Prevention of unwanted pregnancy: emergency contraception

The first drugs used for emergency contraception were developed in the 60`s. However, they had many side effects, so their use was reduced to a minimum.

A combination of drugs came to replace estrogen-based drugs. Canadian doctor Albert Yuzle was the first to use and promote this method of emergency contraception. According to some data, the effectiveness of this method is about 97%, however, one third of women also complain of side effects.

Since 1993, the most popular means of emergency contraception are drugs based on levonorgestrel (“Escapel”,”Postinor”). They prevent ovulation, and if fertilization has already occurred, interfere with the implantation of the egg. Unfortunately, this method is not as safe as we would like. Nausea, often accompanied by vomiting, is observed in a quarter of women who use this method of emergency contraception. In addition, these tablets significantly change the hormonal background, resulting in a woman may experience acyclic bleeding.

The modern effective drug for interrupting an unwanted pregnancy in the early stages is Mifegin (mifepristone). With his help, a medical abortion is often performed. If the pill is taken within 72 hours of unprotected intercourse, there is a high probability that the pregnancy will not occur. The medicine is sold strictly by prescription, and the dosage and the intake schedule are determined individually depending on the weight and health status of the patient.

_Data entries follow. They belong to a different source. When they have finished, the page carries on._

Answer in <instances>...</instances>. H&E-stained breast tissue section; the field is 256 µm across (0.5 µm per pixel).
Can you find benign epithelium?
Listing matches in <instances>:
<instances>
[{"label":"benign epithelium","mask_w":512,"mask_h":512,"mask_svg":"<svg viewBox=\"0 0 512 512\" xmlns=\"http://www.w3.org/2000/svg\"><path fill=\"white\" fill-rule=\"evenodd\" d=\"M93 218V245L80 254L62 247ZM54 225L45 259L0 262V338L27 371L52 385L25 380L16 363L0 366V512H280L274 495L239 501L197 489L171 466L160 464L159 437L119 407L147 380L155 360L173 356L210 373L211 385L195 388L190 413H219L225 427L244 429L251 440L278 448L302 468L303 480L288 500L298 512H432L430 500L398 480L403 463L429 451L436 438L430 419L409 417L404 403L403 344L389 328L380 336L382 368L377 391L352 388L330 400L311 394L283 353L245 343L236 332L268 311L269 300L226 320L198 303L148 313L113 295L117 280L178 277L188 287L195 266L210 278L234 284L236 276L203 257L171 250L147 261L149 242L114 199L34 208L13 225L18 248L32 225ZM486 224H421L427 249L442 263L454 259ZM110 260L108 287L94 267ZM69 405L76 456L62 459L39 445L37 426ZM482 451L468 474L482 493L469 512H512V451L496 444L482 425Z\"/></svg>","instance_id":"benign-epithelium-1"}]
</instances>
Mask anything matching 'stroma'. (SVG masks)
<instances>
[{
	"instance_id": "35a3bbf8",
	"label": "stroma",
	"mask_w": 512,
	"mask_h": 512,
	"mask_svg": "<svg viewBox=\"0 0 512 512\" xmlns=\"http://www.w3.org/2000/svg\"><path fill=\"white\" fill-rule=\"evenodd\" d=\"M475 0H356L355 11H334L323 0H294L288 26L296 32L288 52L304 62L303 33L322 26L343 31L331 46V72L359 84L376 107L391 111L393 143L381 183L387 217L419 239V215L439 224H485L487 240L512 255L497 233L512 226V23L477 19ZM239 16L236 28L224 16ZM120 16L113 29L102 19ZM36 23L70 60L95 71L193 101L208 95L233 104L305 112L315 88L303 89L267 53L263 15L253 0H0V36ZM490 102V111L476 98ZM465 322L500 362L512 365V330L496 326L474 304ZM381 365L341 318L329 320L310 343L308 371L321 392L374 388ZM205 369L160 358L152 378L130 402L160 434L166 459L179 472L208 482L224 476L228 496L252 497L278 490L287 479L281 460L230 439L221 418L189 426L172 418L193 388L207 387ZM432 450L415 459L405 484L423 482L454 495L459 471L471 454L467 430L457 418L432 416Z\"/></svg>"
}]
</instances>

An intrauterine device can be used as an emergency contraceptive. This method is especially good for those women who are going to be protected so in the future. The introduction of the spiral should be made no later than 5-7 days after unprotected contact. Some women of the IUD are contraindicated, it is only the specialist who can make a decision about the admissibility of using this tool in your case.

Often, women resort to syringing with various solutions after unprotected intercourse. This method is extremely ineffective and can not be considered a reliable emergency contraceptive.

It should be noted that all methods of postcoital contraception are unsafe, and therefore should not be used more than twice a year.